**Your instructions**: Your answer should hold all lines of the entries that include the word "Height".

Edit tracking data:
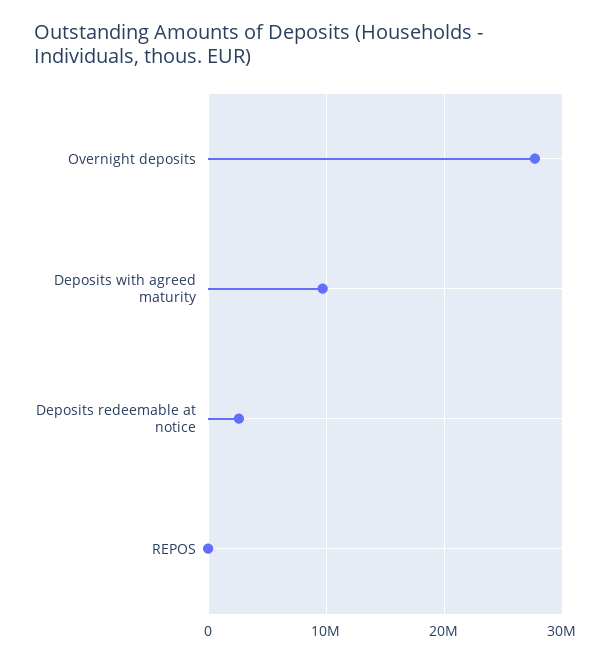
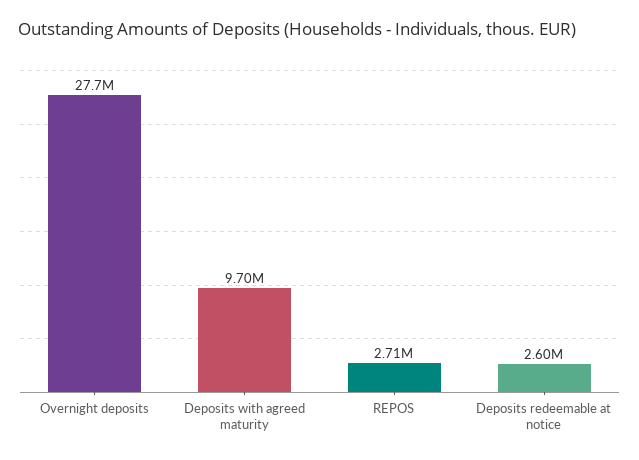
REPOS: 0 -> 2710000

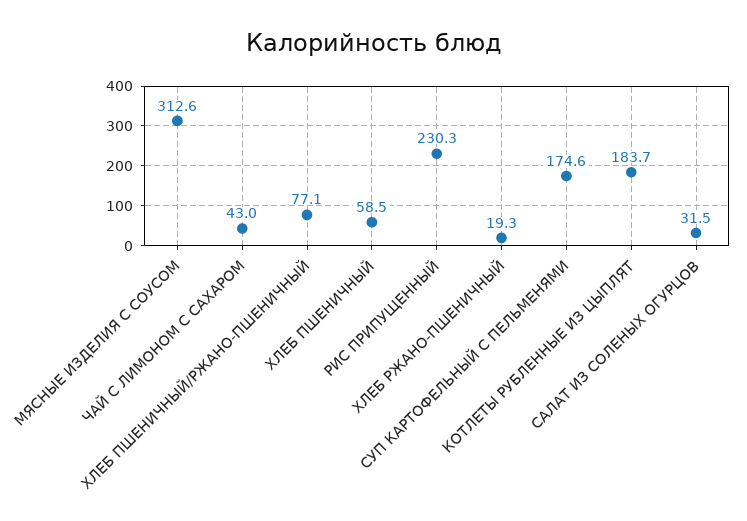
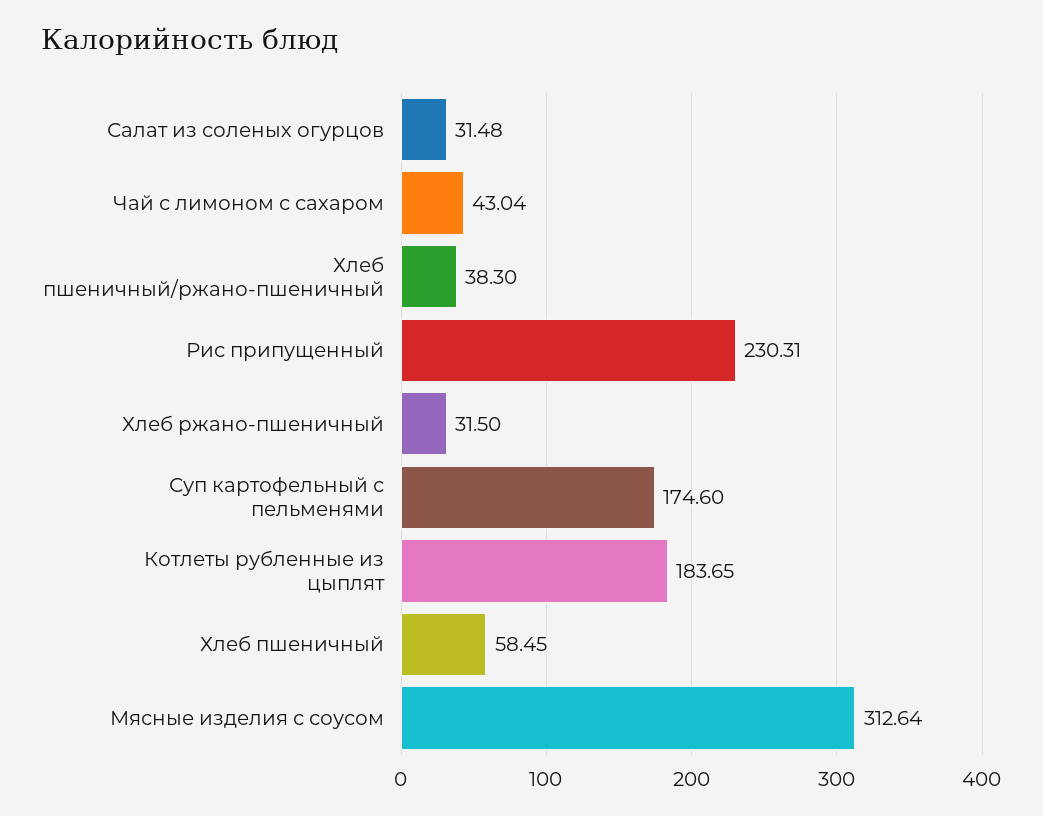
ХЛЕБ ПШЕНИЧНЫЙ/РЖАНО-ПШЕНИЧНЫЙ: 77.1 -> 38.3
ХЛЕБ РЖАНО-ПШЕНИЧНЫЙ: 19.3 -> 31.5

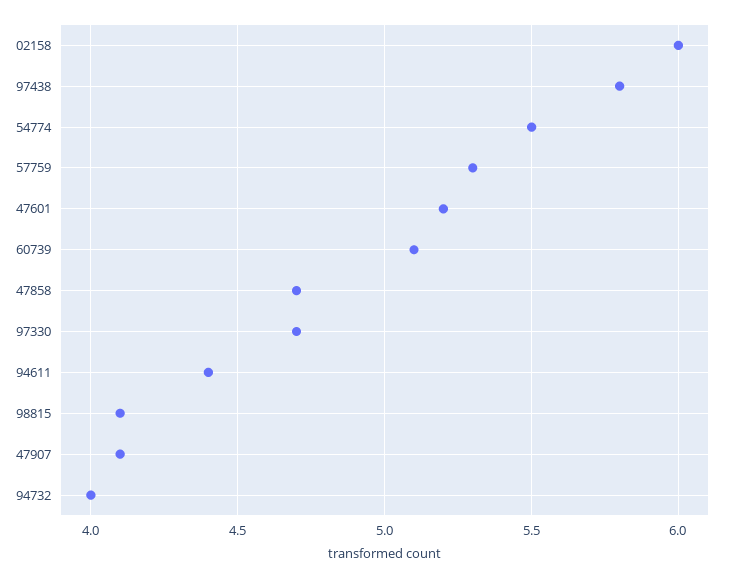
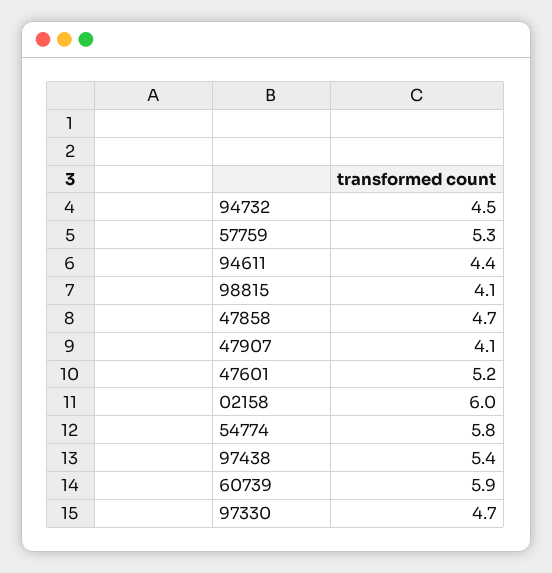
97438: 5.8 -> 5.4
54774: 5.5 -> 5.8
60739: 5.1 -> 5.9
94732: 4 -> 4.5

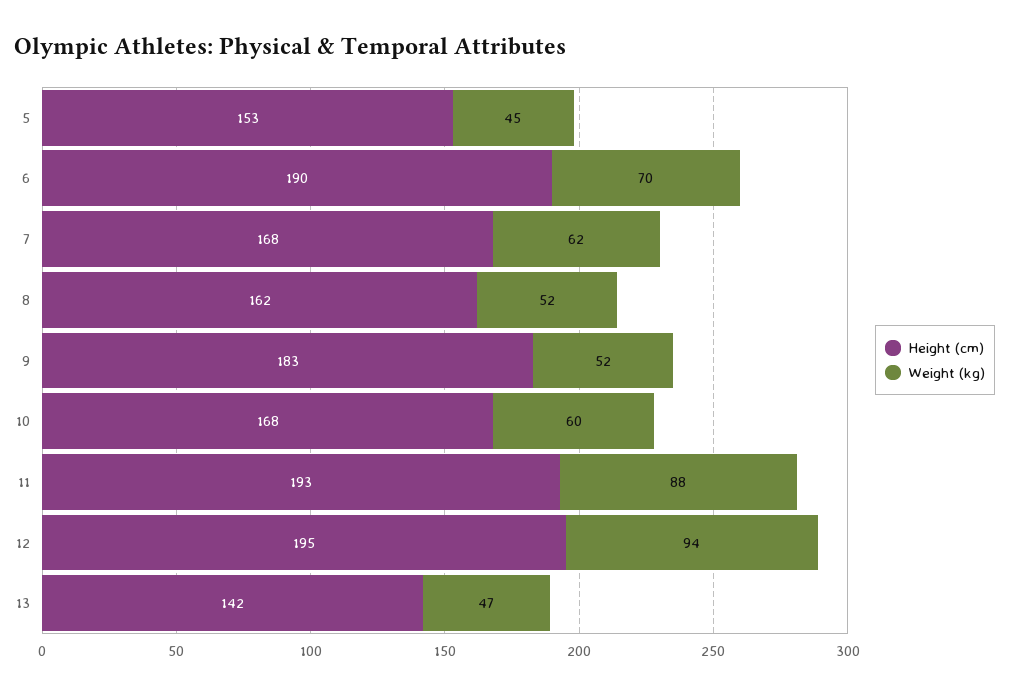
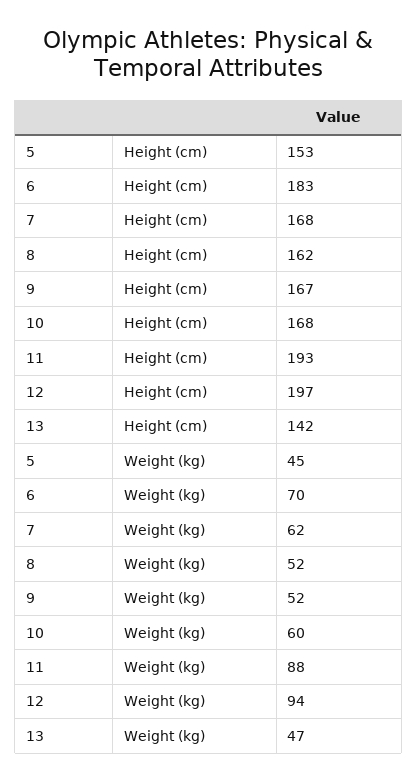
Height (cm), 6: 190 -> 183
Height (cm), 9: 183 -> 167
Height (cm), 12: 195 -> 197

**Answer**:
Height (cm), 6: 190 -> 183
Height (cm), 9: 183 -> 167
Height (cm), 12: 195 -> 197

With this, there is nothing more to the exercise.